### [Written task]
What is needed is an exact copy of the line with "masaj erotic cu jacuzzi" and all lines that follow it in the entries below, the last line included.

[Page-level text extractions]
——————————
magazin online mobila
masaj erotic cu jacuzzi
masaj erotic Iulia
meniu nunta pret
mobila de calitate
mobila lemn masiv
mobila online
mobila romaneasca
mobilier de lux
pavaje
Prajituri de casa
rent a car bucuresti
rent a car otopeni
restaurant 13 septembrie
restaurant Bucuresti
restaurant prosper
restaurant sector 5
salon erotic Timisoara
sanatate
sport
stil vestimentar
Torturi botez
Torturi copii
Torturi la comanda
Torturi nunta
——————————
### [Solution for this task]
masaj erotic cu jacuzzi
masaj erotic Iulia
meniu nunta pret
mobila de calitate
mobila lemn masiv
mobila online
mobila romaneasca
mobilier de lux
pavaje
Prajituri de casa
rent a car bucuresti
rent a car otopeni
restaurant 13 septembrie
restaurant Bucuresti
restaurant prosper
restaurant sector 5
salon erotic Timisoara
sanatate
sport
stil vestimentar
Torturi botez
Torturi copii
Torturi la comanda
Torturi nunta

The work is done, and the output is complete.